There is little doubt that an oil change is one of the most important things you can do for your vehicle. At 12,000 km annually, you’re coming in well below what Statistics Canada tells us the average motorist clocks in a year (just over 16,000 km). In your case, three oil changes does seem a touch excessive. Or does it? It’s always a good idea to ask questions and seek a second opinion.

“As long as it’s a gas engine, I advise people to do an oil change every 5,000 km. But if a car’s sitting in the garage for six months of the year, there is no need for an oil change. When people question that, I say, ‘If you bought a quart of oil and sat it on the garage shelf for six months, would you throw it out?’ No. Same goes for your engine, if it’s sitting in the garage it’s not working and therefore not getting dirty,” says veteran mechanic Russ Perry.

“If you say to a dealer, ‘I often take the bus and only put 4,000 km annually on my car’ and they still tell you to do three oil changes a year, then you know they’re crazy. But how you justify that for a warranty is another matter, they may still say you need three even though you’re not putting mileage on,” says Perry.

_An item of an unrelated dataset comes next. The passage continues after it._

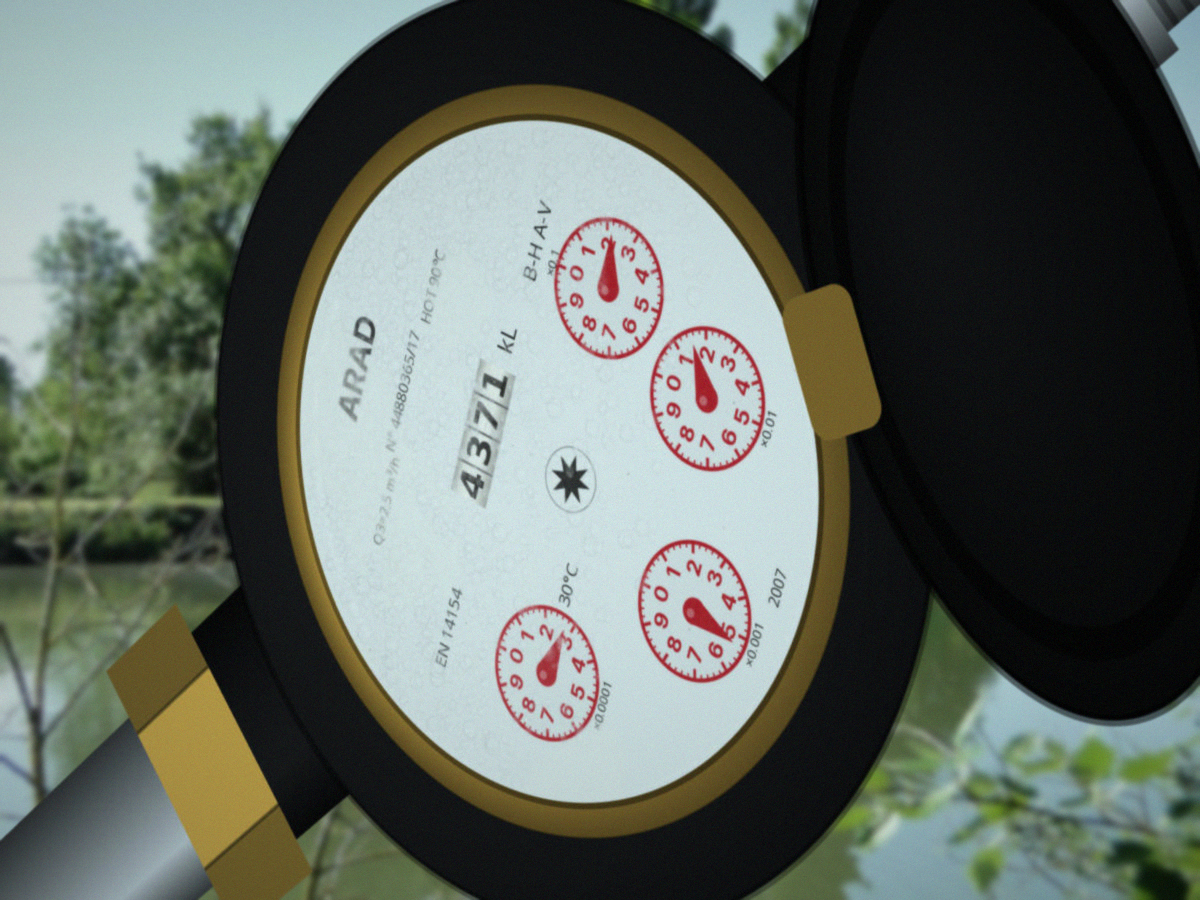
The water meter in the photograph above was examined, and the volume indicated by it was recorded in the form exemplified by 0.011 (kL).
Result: 4371.2152 (kL)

Even the experts seem to differ in their opinions of how often oil should be changed. Car makers base their figures on averages and so there’s surely a significant margin for error dependent on conditions, type of driving, etc. To combat this, some manufacturers offer an oil-life monitoring system that advises, via a dash-display, the percentage of life left in the oil and when it requires changing.

After checking with General Motors of Canada officials, they said the average interval between oil changes for vehicles equipped with their oil-life monitor is roughly 12,000 km. They add, however, that this is “dependent upon load, temperature, and number of combustion events [engine RPM]”

According to GM, rather than depend on fixed oil change schedules that may not be suitable for all situations, the monitoring system customizes the oil change schedule based on the vehicle’s engine and transmission type, and the individual's driving habits.

A Mazda sales associate I contacted said the following about the likelihood that warranty work would be approved or denied on the basis of the frequency of oil changes:

“The bottom line is, if you brought your vehicle in for an engine-related warranty issue, and they took the engine apart and found the oil had atrophied because it had been in there too long, and it was dirty and thick, and this was a contributing factor as to why the engine failed, that would void the warranty. But if you’re in to do something under warranty and the oil is perfectly good, no one will quiz you about when you changed your oil.

“I’ve been doing this for 20 years and I can count on one hand the number of customers who’ve had warranty work denied due to lack of service. You have to completely ignore your car for two or three years before things will get so bad that voiding the warranty will be an issue. Even doing an oil change only once a year will not void the warranty.

“It’s only ever going to be an issue for those people who think their car will deny the laws of physics and go 30,000 or 40,000 kilometres without an oil change. People who change their oil in their driveway, or at Jiffy Lube, or come to us on a regular basis, are going to be perfectly fine from a warranty standpoint.”

Discuss your driving habits with your dealer service centre, and see what they have to say. If you want the peace of mind of the warranty, you’re best to follow what the dealer advises so you don’t encounter any unwanted repercussions down the road. Once your car is off-warranty, you can let common sense prevail and care for your car as you wish.